MDR mittendrin Dialogveranstaltung zur Reportage „Wut. Die Reise geht weiter“ im Neuberinhaus Reichenbach
Nach dem großen Zuspruch von "Wut. Eine Reise durch den zornigen Osten" fährt Filmautor Matthias Schmidt kurz vor den Wahlen zum Bundestag noch einmal durch Mitteldeutschland.  Bildrechte: MDR/ Savidas Filmproduction GmbH

"Die Reise geht weiter" "Wut": Fünf Gründe, warum diese Doku über den Osten so wichtig ist

19. Februar 2025, 08:42 Uhr

Nach dem Erfolg der Dokumentation "Wut" hat sich Autor Matthias Schmidt erneut auf die Reise durch den "zornigen Osten" begeben. Kurz vor der Bundestagswahl am 23. Februar 2025 folgt jetzt die Fortsetzung "Wut. Die Reise geht weiter". Schwerpunkt des zweiten Teils ist Sachsen. Bereits in Teil 1 hatte Schmidt einen schonungslosen Blick auf die Lage in Ostdeutschland geworfen und mit den Menschen über ihre Wut gesprochen, die sich auf ganz Unterschiedliches richtet. Das Besondere, er hört zu, lässt sie sprechen und selbst das Warum analysieren. Fünf Gründe, warum sich diese Doku in der ARD Mediathek lohnt und was sie so wichtig macht.

1. Zuhören statt reden

Der Film macht etwas Besonderes und auch ein wenig Gewagtes: Er will mit Menschen ins Gespräch kommen. Matthias Schmidt reist durch Sachsen, Thüringen und Brandenburg und fragt die Menschen direkt, was sie wütend macht. Dabei sucht der Filmemacher nicht die Debatte, sondern er will zuhören. Bewusst sagt er, dass er zu Ausführungen nichts ergänzen will. Auch große Analysen zu komplizierten Gesprächsfeldern vermeidet der Film: Es geht nicht darum, die Wichtigkeit von Minderheitenrechten zu erörtern oder die Bedeutungsunterschiede des Wortes Frieden herauszuarbeiten. Dadurch wird der Film nicht überfrachtet, sodass das Filmpublikum selbst besser zuhören und die Zwischentöne der Wut erkennen kann. So sorgt der Film für ein besseres Verstehen.

2. Das etwas andere Roadmovie

Matthias Schmidt ruft nicht einfach beliebige Leute an oder redet mit Menschen vor seiner Haustür. Er begibt sich auf eine Reise. Die Kamera fängt immer wieder das Reisen selbst ein, wie Schmidt in der langsamen Bahn sitzt oder im Überlandbus ein Ticket kauft. Das zeigt die Doku jedoch nicht als beschwerlichen Weg – immerhin ist die Anbindung auf dem Land ständig ein Streitthema – sondern als ein entschleunigtes Unterwegssein. Die gute Botschaft ist: Man kommt mit öffentlichen Verkehrsmitteln sehr weit und kann während der Fahrt die Landschaft genießen.

++++++++

| KURZE AUFGABE 1 |
Gib aus dem Text über die Dokumentation „Wut“ den Abschnitt von "19. Februar 2025, 08:42" bis "so wichtig macht." wortgetreu aus.
Der Text und die Einträge haben nichts miteinander zu tun.

| ZU BEARBEITENDE DATEN |
++++++++

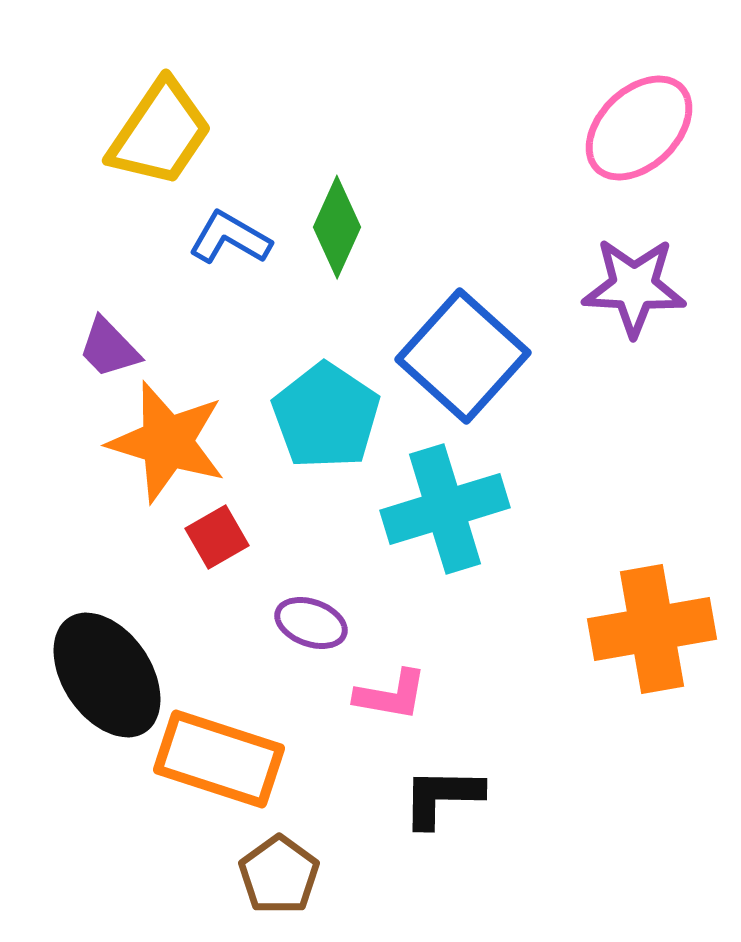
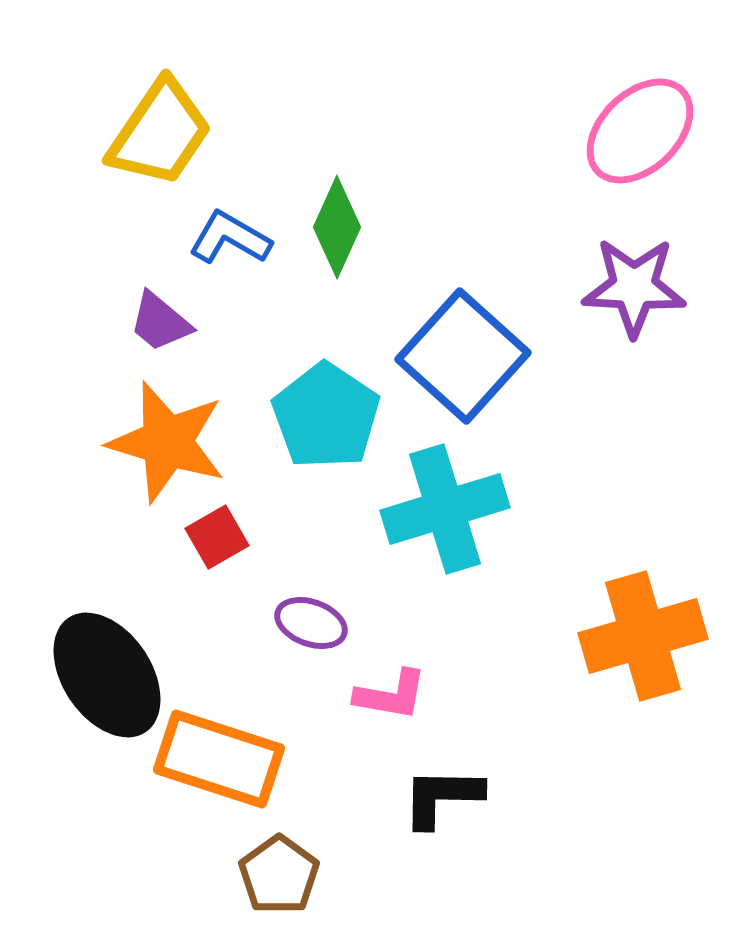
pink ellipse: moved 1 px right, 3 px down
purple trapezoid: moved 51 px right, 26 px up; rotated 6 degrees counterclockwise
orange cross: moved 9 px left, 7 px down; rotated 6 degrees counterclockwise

++++++++

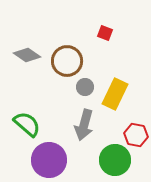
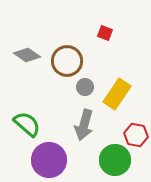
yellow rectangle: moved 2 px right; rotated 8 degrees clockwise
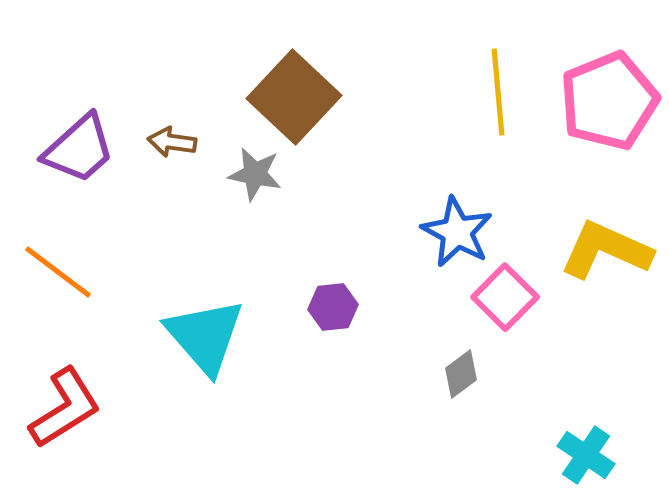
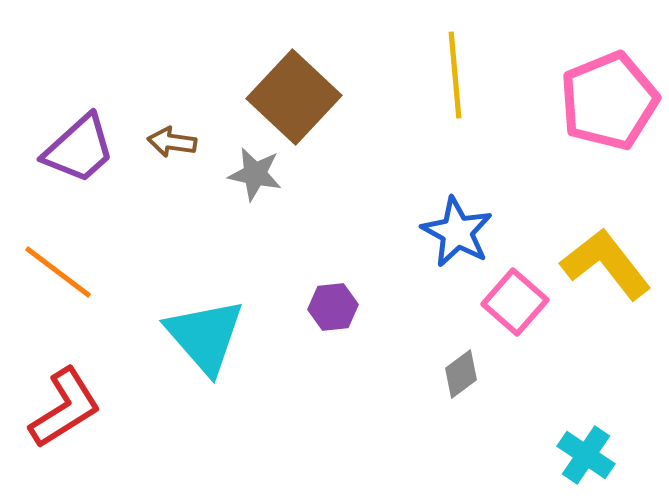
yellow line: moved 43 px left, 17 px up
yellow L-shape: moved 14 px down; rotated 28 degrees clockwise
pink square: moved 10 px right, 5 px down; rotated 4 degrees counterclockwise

++++++++

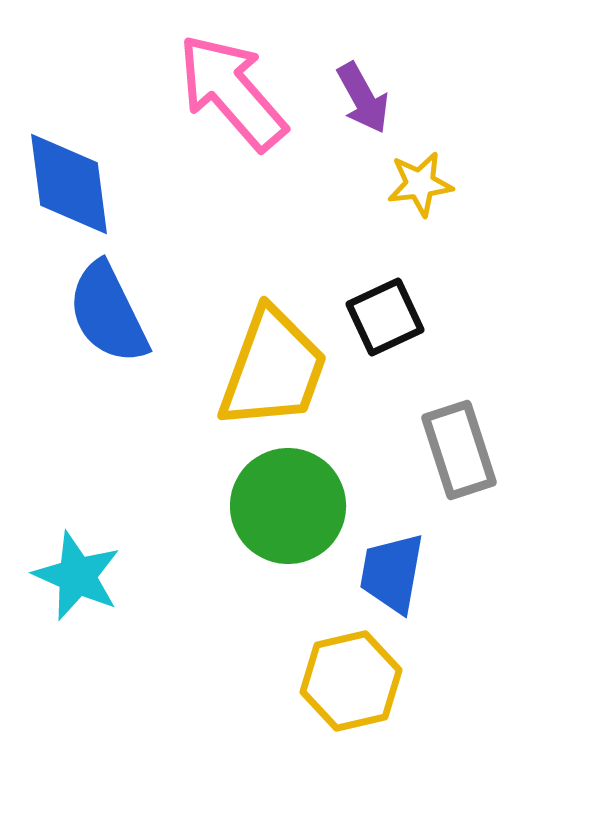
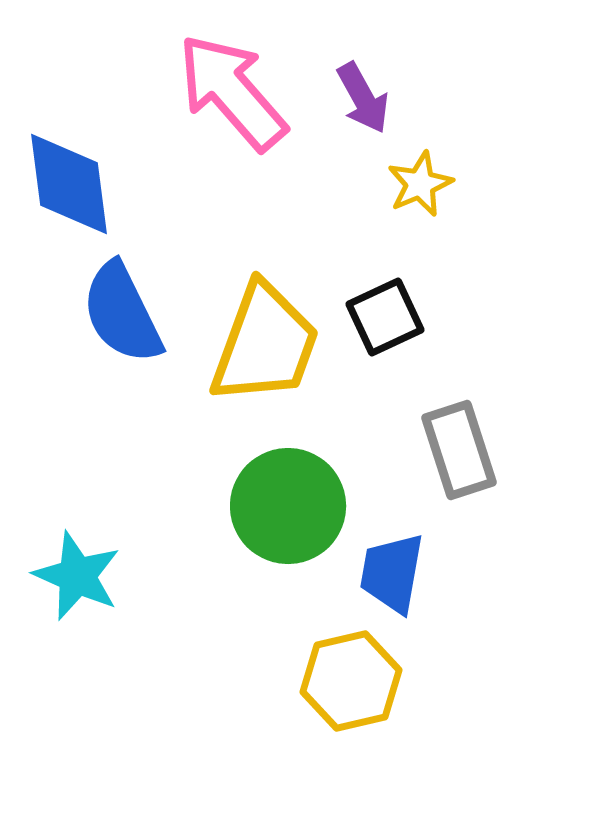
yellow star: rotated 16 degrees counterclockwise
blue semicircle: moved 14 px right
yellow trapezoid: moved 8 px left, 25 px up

++++++++

| KURZE AUFGABE 2 |
Gib aus den Einträgen die Zeilen von der Zeile mit "yellow line: moved 43 px left, 17 px up" bis einschließlich der Zeile mit "pink square: moved" unverändert zurück.

| LÖSUNG 1 |
19. Februar 2025, 08:42 Uhr

Nach dem Erfolg der Dokumentation "Wut" hat sich Autor Matthias Schmidt erneut auf die Reise durch den "zornigen Osten" begeben. Kurz vor der Bundestagswahl am 23. Februar 2025 folgt jetzt die Fortsetzung "Wut. Die Reise geht weiter". Schwerpunkt des zweiten Teils ist Sachsen. Bereits in Teil 1 hatte Schmidt einen schonungslosen Blick auf die Lage in Ostdeutschland geworfen und mit den Menschen über ihre Wut gesprochen, die sich auf ganz Unterschiedliches richtet. Das Besondere, er hört zu, lässt sie sprechen und selbst das Warum analysieren. Fünf Gründe, warum sich diese Doku in der ARD Mediathek lohnt und was sie so wichtig macht.

| LÖSUNG 2 |
yellow line: moved 43 px left, 17 px up
yellow L-shape: moved 14 px down; rotated 28 degrees clockwise
pink square: moved 10 px right, 5 px down; rotated 4 degrees counterclockwise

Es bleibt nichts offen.